Super Bowl LIV at Hard Rock Stadium offered another reminder. When I moved here, the Orange Bowl was still around and Dan Marino in 1984 was obliterating NFL records with 5,084 yards and 48 touchdown passes in a season.
The Orange Bowl was a historic venue, but was rapidly growing outdated. Dolphins’ owner Joe Robbie put up his own money and built Joe Robbie Stadium, providing a modern venue that hosted Super Bowl XXIII in 1989. H. Wayne Huizenga invested more money in the stadium when he purchased it, but that’s nothing compared to what Steve Ross has done under his tenure. I’ve had the pleasure of interviewing Arquitectonica’s Bernardo Fort Brescia, who said he wanted to come up with a first-of-its kind rectangular design, which was achieved by suspending the canopy roof from towers.

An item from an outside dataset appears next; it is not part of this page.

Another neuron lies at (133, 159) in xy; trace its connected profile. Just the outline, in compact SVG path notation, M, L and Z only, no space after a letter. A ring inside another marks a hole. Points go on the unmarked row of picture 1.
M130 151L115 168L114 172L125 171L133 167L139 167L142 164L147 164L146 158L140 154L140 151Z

The result was on stunning display during this Super Bowl with amazing beauty shots of the stadium roof and the skyline, including a gorgeous sunset.
Whole neighborhoods have changed since 1984.

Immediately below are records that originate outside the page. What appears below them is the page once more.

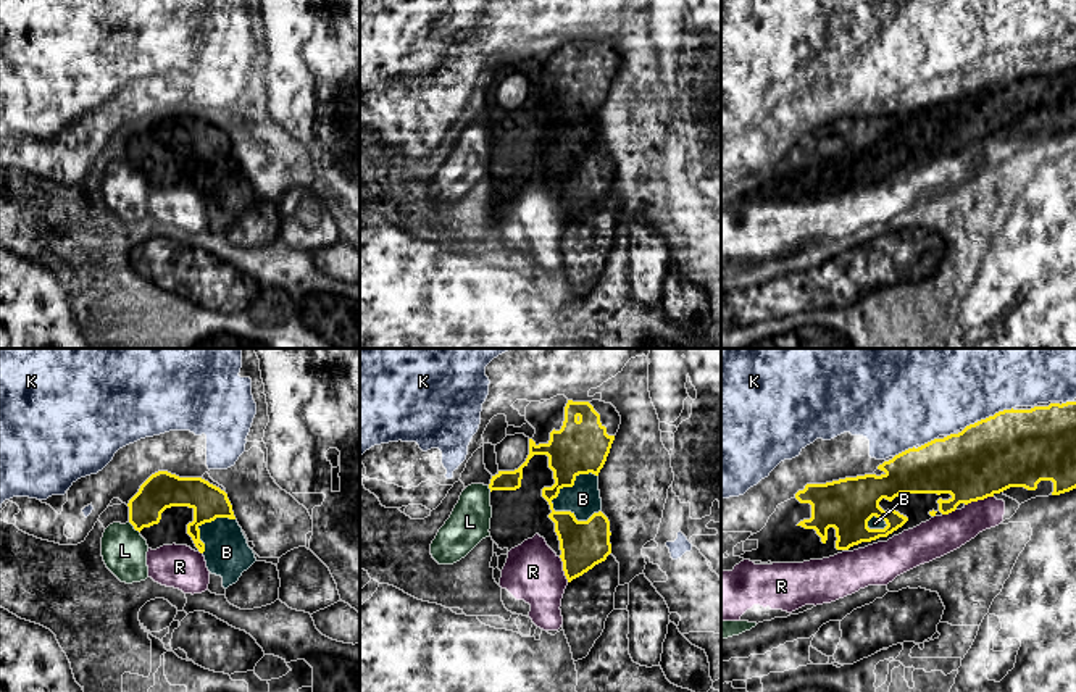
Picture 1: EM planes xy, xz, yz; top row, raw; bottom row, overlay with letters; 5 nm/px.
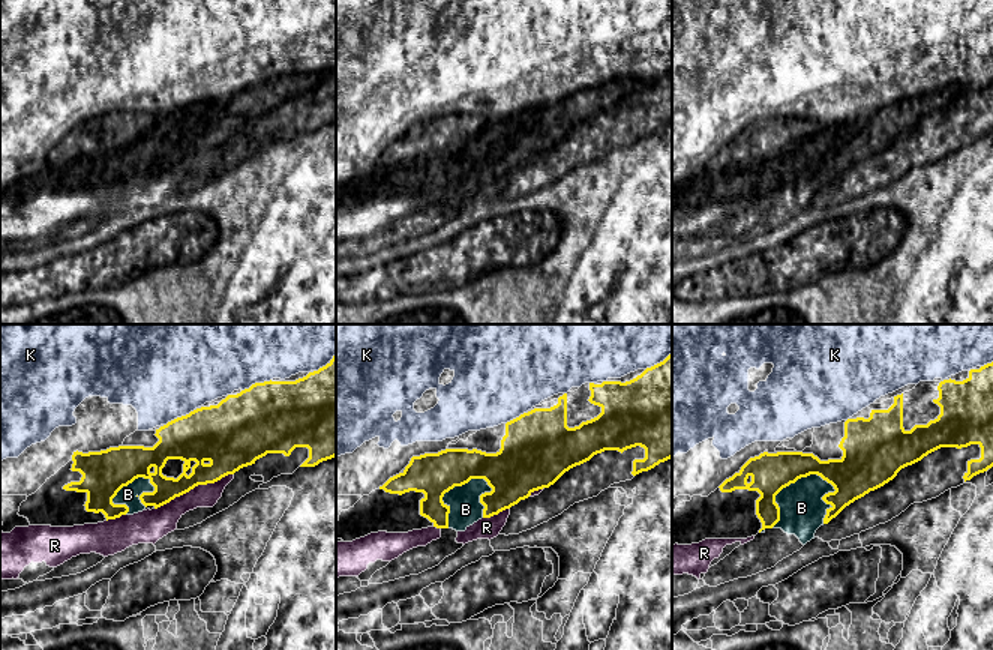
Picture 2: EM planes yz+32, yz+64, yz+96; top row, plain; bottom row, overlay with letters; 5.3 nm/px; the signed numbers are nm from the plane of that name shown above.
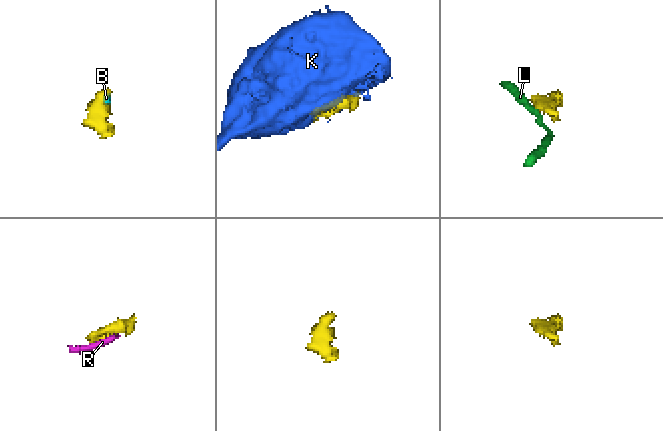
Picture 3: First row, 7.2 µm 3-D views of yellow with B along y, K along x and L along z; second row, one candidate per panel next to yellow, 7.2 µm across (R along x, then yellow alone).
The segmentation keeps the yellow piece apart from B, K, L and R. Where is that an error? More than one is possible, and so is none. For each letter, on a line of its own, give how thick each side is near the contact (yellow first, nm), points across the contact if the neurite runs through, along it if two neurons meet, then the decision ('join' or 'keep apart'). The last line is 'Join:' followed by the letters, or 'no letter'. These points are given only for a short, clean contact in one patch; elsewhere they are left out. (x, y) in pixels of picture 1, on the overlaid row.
B: 280 nm thick on the yellow side, 170 nm on the other; keep apart
K: 380 nm thick on the yellow side, 500 nm on the other; keep apart
L: 180 nm thick on the yellow side, 220 nm on the other; keep apart
R: 360 nm thick on the yellow side, 190 nm on the other; keep apart
Join: no letter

I’m not sure of the exact time, but somewhere around 1986, I went to the first art deco festival on Ocean Drive. It was really cool, but the hotel porches were lined with patio furniture and elderly retirees. The Design District was emptying out with many tenants relocating to the Design Center of the Americas in what’s now called Dania Beach. Wynwood was an unremarkable industrial area.

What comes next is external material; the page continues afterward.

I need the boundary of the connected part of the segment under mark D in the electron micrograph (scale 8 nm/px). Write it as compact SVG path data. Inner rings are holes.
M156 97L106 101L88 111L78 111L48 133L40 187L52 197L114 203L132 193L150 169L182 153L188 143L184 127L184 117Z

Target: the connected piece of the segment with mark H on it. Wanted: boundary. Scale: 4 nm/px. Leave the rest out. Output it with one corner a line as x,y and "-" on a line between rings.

I used to walk home along the New River in Fort Lauderdale past crack houses in the vicinity of the Broward Center for the Performing Arts. The Adrienne Arsht Center for the Performing Arts in downtown Miami and the Kravis Center for the Performing Arts in West Palm Beach didn’t exist either.
Metrorail had its first paying passengers in 1984, but Tri Rail and Metrorail weren’t around until 1986.
Alligator Alley was a scary two-lane road to Naples and construction on Interstate 75 across the Everglades didn’t start until 1986. There was a gap on I-95 in northern Palm Beach County until 1987.
When I arrived at the Sun Sentinel in 1984, Assistant Business Editor Sal Vittolino told me he was getting an MBA at Nova University. My reaction was something like, “Nova what?”
Now, you can just look on the university’s website and see that Nova dates back to 1964 and was the concept of the “Oatmeal Club,” a group of business people in Fort Lauderdale who met for breakfast. They wanted to create an MIT of South Florida and it launched as Nova University of Advanced Technology with an emphasis on graduate degrees. It wasn’t until 1994, that Nova merged with Southeastern University, which added the colleges of osteopathic medicine, pharmacy, optometry and allied health.
The emphasis on graduate degrees and the fortuitous merger with Southeastern University have resulted in an education juggernaut, which is highlighted in this issue’s cover interview with George L. Hanbury II, the president and CEO. As much as I’ve read and written about NSU in the past 36 years, the interview with Dr. Hanbury, as many of us call him, was pretty much mindblowing on its recent accomplishments and what’s ahead. Its geographic scope across the state, surging undergraduate enrollment, top 200 ranking, strong financial status and Jeffersonian Academical Village are truly remarkable. We have a world-class institution emerging and it’s certainly a valuable part of the region’s maturity.